**Source records**

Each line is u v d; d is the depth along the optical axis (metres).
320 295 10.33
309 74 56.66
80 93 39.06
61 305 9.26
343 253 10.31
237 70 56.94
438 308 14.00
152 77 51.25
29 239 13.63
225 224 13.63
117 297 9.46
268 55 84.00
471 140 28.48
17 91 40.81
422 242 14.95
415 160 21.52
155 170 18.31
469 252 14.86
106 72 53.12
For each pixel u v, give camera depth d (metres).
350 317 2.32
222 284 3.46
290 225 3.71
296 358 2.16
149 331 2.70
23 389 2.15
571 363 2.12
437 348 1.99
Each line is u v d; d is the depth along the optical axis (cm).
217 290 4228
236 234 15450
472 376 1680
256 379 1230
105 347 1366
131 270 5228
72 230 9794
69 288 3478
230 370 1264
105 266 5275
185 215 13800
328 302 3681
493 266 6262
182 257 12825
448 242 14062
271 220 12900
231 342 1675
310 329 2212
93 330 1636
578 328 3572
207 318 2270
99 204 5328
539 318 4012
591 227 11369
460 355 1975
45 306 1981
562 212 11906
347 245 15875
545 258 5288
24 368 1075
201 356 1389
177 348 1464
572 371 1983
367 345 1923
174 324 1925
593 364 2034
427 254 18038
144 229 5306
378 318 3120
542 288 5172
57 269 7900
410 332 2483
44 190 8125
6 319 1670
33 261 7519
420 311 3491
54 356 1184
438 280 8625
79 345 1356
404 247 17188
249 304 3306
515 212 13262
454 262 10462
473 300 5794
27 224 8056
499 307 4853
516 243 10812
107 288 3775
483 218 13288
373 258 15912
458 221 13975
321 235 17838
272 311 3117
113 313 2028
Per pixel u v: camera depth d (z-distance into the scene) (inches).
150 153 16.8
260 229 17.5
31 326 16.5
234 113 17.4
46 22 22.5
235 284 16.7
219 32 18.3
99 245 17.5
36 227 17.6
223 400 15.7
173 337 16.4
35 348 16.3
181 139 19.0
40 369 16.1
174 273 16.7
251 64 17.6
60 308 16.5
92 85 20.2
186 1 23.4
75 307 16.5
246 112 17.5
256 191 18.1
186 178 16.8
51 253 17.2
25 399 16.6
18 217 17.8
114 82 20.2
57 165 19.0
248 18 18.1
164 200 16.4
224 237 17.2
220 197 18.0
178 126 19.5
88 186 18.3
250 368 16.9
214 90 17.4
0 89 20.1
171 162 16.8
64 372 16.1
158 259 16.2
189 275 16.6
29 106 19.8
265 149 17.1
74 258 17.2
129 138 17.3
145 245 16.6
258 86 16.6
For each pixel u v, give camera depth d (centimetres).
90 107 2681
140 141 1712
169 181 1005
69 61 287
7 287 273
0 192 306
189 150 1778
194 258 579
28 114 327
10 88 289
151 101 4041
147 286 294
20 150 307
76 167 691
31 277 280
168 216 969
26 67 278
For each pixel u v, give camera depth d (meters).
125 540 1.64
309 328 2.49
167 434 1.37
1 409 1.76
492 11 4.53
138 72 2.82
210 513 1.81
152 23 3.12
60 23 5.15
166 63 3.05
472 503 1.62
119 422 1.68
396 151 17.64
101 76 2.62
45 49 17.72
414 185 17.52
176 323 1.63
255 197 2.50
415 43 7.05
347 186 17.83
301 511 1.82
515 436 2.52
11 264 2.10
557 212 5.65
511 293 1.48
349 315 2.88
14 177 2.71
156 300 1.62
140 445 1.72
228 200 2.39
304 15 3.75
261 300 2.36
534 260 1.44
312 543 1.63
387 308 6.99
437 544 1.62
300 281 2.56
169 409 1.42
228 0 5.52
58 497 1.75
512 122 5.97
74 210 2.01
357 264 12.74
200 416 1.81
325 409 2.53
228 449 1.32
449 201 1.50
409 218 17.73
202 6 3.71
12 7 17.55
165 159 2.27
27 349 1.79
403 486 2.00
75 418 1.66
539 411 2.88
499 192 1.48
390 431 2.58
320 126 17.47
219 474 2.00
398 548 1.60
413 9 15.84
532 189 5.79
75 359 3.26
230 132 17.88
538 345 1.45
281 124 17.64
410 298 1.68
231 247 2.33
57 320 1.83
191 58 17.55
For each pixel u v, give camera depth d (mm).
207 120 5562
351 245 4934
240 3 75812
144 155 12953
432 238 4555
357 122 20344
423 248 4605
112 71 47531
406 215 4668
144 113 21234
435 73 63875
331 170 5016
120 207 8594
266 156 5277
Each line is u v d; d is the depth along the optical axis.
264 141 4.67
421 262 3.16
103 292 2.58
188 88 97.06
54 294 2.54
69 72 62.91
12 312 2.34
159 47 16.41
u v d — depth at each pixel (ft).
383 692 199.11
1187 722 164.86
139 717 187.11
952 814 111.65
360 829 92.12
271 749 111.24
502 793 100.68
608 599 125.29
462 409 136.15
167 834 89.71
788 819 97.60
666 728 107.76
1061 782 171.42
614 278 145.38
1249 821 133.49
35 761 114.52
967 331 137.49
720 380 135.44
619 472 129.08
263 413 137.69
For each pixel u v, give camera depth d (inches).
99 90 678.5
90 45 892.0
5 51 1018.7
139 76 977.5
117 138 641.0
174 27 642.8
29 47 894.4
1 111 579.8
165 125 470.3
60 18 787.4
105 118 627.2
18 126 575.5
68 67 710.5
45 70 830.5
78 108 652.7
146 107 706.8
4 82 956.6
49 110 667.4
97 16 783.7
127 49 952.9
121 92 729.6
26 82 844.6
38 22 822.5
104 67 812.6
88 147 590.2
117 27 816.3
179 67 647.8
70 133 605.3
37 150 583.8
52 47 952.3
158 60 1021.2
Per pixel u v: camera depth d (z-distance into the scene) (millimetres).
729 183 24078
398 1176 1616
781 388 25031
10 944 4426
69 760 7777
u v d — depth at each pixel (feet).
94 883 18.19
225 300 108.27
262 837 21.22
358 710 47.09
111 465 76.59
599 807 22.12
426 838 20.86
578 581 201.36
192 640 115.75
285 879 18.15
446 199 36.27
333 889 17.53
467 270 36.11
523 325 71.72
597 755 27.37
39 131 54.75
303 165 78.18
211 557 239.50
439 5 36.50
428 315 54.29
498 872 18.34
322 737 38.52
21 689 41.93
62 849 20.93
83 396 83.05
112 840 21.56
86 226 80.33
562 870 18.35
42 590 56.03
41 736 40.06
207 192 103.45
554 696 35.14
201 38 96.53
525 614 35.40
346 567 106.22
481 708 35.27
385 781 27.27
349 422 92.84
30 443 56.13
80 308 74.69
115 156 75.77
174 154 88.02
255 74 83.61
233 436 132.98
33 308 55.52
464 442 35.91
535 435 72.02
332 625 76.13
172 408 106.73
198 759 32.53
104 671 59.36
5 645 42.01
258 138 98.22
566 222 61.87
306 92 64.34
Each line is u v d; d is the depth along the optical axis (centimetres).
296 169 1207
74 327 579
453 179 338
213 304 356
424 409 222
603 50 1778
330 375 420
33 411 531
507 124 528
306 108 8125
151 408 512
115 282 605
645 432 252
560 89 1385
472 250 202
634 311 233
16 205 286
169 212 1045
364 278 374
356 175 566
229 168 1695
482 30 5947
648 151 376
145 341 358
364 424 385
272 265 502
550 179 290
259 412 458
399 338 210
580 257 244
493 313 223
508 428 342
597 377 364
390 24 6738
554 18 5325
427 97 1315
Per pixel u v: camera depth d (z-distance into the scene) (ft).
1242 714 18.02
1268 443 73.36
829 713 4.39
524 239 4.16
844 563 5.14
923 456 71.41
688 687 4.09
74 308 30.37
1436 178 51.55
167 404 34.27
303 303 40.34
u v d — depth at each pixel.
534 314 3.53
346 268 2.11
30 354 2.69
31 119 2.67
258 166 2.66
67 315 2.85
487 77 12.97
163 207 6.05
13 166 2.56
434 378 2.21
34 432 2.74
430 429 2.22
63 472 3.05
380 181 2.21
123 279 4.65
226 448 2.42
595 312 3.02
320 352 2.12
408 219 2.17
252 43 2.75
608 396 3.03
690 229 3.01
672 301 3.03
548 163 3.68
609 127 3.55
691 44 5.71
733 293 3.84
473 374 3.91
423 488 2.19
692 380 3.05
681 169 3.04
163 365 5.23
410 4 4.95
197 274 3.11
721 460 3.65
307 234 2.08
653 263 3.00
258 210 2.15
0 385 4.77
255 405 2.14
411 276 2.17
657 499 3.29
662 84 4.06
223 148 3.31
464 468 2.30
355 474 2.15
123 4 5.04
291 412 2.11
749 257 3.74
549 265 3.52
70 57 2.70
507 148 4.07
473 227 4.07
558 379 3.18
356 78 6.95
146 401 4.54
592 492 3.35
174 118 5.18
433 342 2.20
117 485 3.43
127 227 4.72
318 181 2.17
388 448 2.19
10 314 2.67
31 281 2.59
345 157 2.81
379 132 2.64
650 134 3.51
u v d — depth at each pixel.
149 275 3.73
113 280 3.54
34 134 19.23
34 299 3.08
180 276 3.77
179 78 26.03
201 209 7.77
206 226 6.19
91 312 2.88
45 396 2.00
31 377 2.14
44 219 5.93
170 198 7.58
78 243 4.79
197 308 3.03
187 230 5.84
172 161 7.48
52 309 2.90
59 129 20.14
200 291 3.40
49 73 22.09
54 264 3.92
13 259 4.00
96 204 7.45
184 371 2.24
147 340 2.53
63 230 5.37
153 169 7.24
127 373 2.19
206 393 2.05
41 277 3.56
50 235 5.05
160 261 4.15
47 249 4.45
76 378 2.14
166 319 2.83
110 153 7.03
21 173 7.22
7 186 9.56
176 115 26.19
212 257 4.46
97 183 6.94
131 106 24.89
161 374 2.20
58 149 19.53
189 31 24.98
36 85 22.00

**Task to carry out**
Repeat exactly the lines that run from the opening of the listing through the line holding "150 153 16.8". Leave out everything else.

**Response box**
Each line is u v d; d is the depth along the optical axis (metres).
320 295 10.33
309 74 56.66
80 93 39.06
61 305 9.26
343 253 10.31
237 70 56.94
438 308 14.00
152 77 51.25
29 239 13.63
225 224 13.63
117 297 9.46
268 55 84.00
471 140 28.48
17 91 40.81
422 242 14.95
415 160 21.52
155 170 18.31
469 252 14.86
106 72 53.12
For each pixel u v, give camera depth d (metres).
350 317 2.32
222 284 3.46
290 225 3.71
296 358 2.16
149 331 2.70
23 389 2.15
571 363 2.12
437 348 1.99
Each line is u v d; d is the depth along the optical axis (cm).
217 290 4228
236 234 15450
472 376 1680
256 379 1230
105 347 1366
131 270 5228
72 230 9794
69 288 3478
230 370 1264
105 266 5275
185 215 13800
328 302 3681
493 266 6262
182 257 12825
448 242 14062
271 220 12900
231 342 1675
310 329 2212
93 330 1636
578 328 3572
207 318 2270
99 204 5328
539 318 4012
591 227 11369
460 355 1975
45 306 1981
562 212 11906
347 245 15875
545 258 5288
24 368 1075
201 356 1389
177 348 1464
572 371 1983
367 345 1923
174 324 1925
593 364 2034
427 254 18038
144 229 5306
378 318 3120
542 288 5172
57 269 7900
410 332 2483
44 190 8125
6 319 1670
33 261 7519
420 311 3491
54 356 1184
438 280 8625
79 345 1356
404 247 17188
249 304 3306
515 212 13262
454 262 10462
473 300 5794
27 224 8056
499 307 4853
516 243 10812
107 288 3775
483 218 13288
373 258 15912
458 221 13975
321 235 17838
272 311 3117
113 313 2028
Per pixel u v: camera depth d (z-distance into the scene) (inches).
150 153 16.8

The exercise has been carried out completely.